Der Klinik-Atlas dient Patient:innen als Orientierungshilfe, um informierte Entscheidungen darüber zu treffen, in welcher Klinik ihre Erkrankung am besten behandelt werden kann. Transparency International Deutschland warnt jedoch, dass der G-BA nicht unabhängig agieren kann, da er von einflussreichen Interessenverbänden getragen wird, darunter die Kassenärztliche Bundesvereinigung, die Kassenzahnärztliche Bundesvereinigung, die Deutsche Krankenhausgesellschaft sowie der Spitzenverband der gesetzlichen Krankenkassen.
„Alle diese Organisationen verfolgen eigene Interessen. Eine neutrale Gestaltung des Klinik-Atlas ist unter diesen Bedingungen nicht gewährleistet“, erklärt Transparency International Deutschland. Die Organisation fordert daher, dass der Klinik-Atlas entweder beim Bundesgesundheitsministerium verbleibt oder an eine unabhängige Institution ohne Interessenkonflikte übergeben wird.

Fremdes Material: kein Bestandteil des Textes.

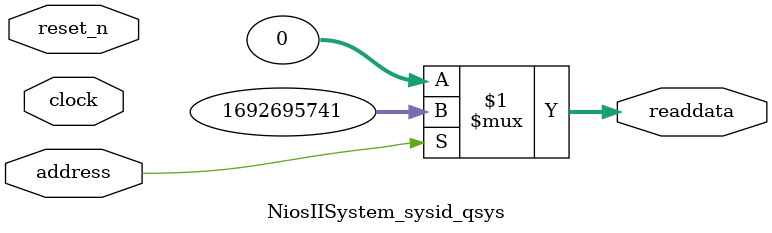
<source format=v>



// synthesis translate_off
`timescale 1ns / 1ps
// synthesis translate_on

// turn off superfluous verilog processor warnings 
// altera message_level Level1 
// altera message_off 10034 10035 10036 10037 10230 10240 10030 

module NiosIISystem_sysid_qsys (
               // inputs:
                address,
                clock,
                reset_n,

               // outputs:
                readdata
             )
;

  output  [ 31: 0] readdata;
  input            address;
  input            clock;
  input            reset_n;

  wire    [ 31: 0] readdata;
  //control_slave, which is an e_avalon_slave
  assign readdata = address ? 1692695741 : 0;

endmodule



</source>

Transparency International Deutschland sieht in der Übertragung auf den G-BA eine mögliche Gefährdung der Verlässlichkeit und Transparenz des Instruments, das für Patient:innen eine entscheidende Informationsquelle darstellt. Nur eine unabhängige Institution könne gewährleisten, dass die Daten objektiv aufbereitet und frei von Interesseneinflüssen dargestellt werden.